*** Opening SOURCE MATERIAL ***
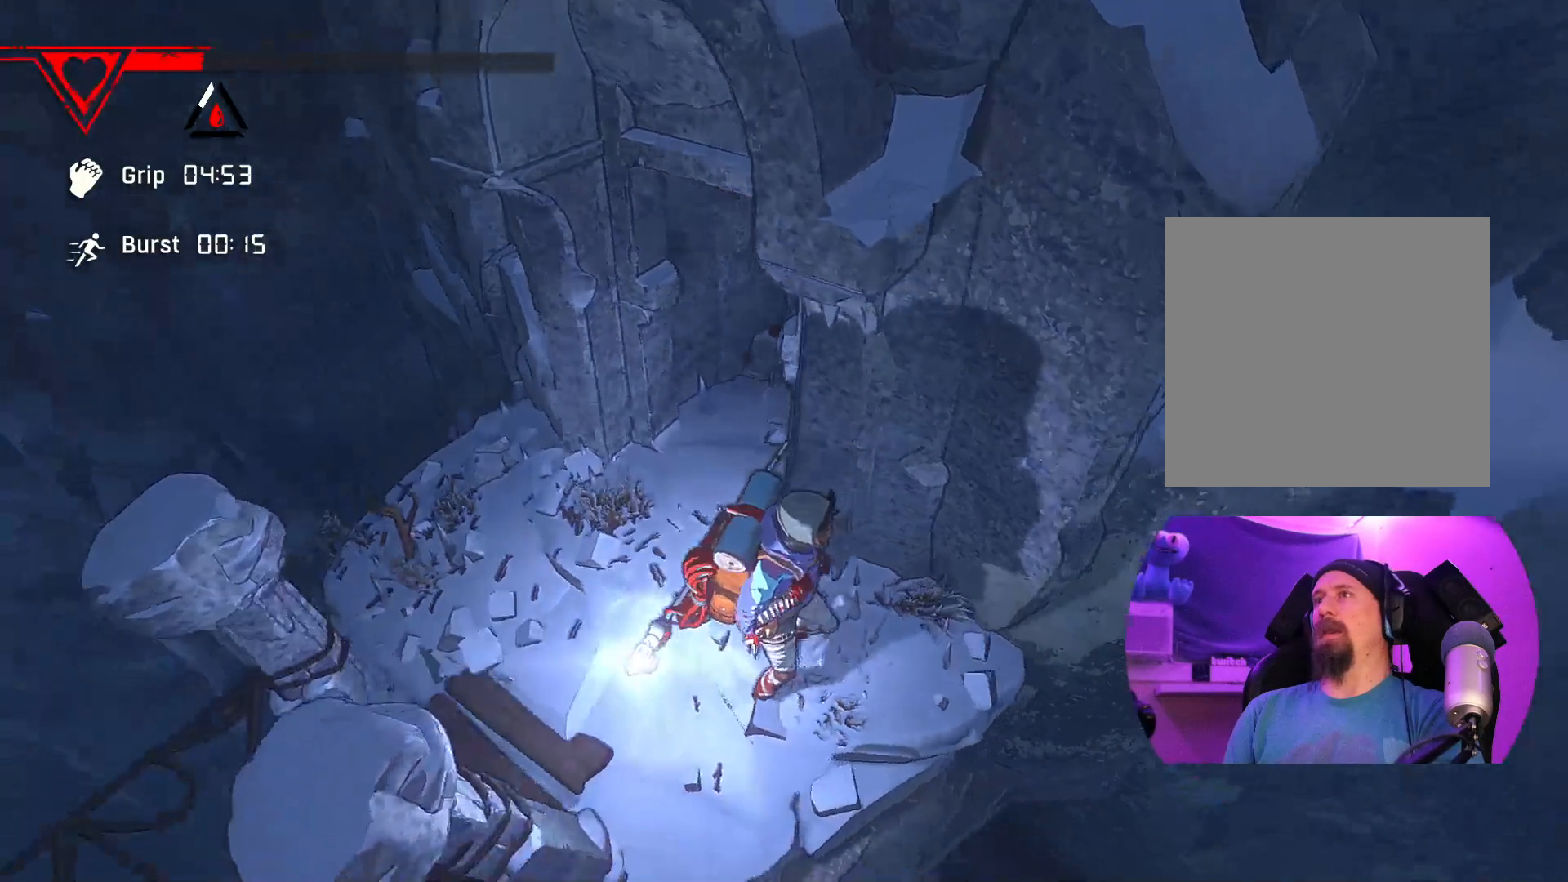
{"buttons": [], "left_stick": "center", "right_stick": "up", "events": [[133, "right_stick", "up"]]}
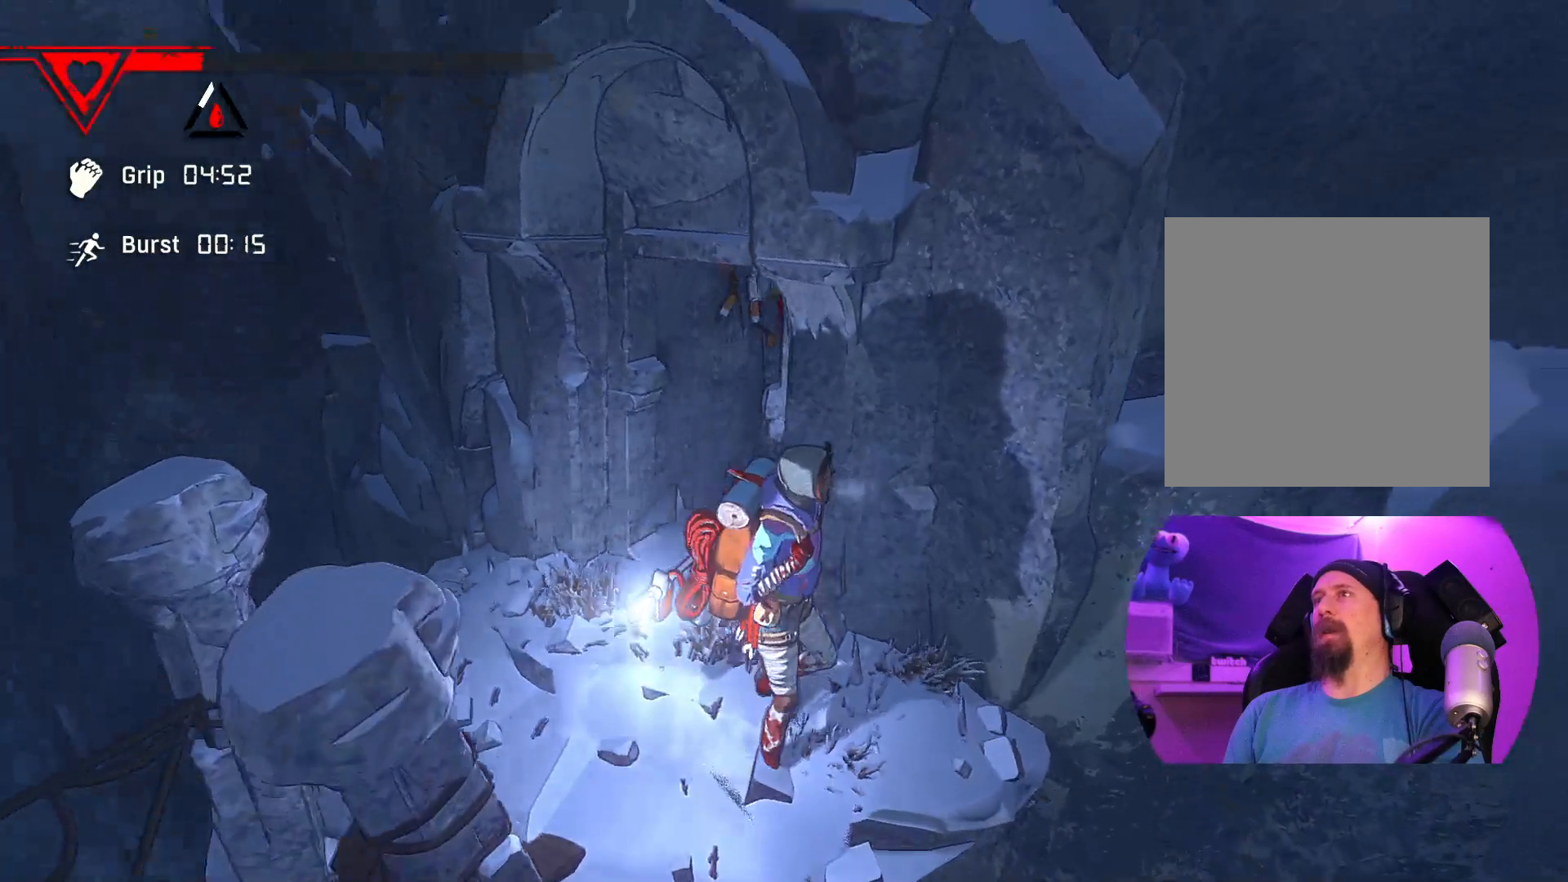
{"buttons": [], "left_stick": "center", "right_stick": "up", "events": []}
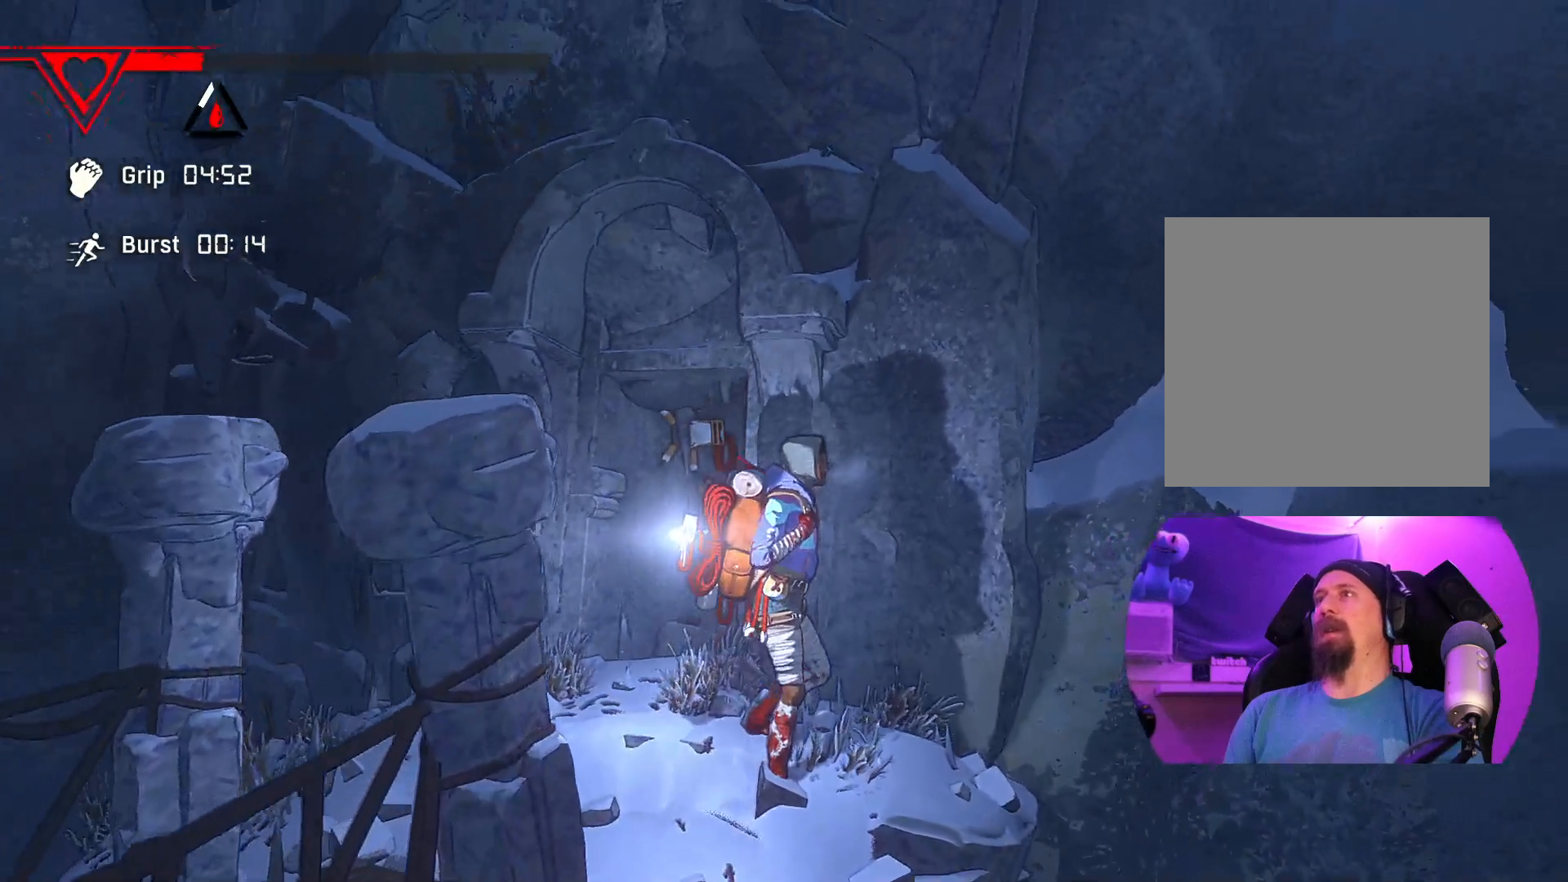
{"buttons": [], "left_stick": "center", "right_stick": "center", "events": [[33, "right_stick", "center"], [83, "left_stick", "right"], [367, "left_stick", "center"]]}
*** Closing SOURCE MATERIAL ***
With the pictures excluded, restate the material exactly as it stands.

◆ SOLUTION TO THE EXERCISE ◆
{"buttons": [], "left_stick": "center", "right_stick": "up", "events": [[133, "right_stick", "up"]]}
{"buttons": [], "left_stick": "center", "right_stick": "up", "events": []}
{"buttons": [], "left_stick": "center", "right_stick": "center", "events": [[33, "right_stick", "center"], [83, "left_stick", "right"], [367, "left_stick", "center"]]}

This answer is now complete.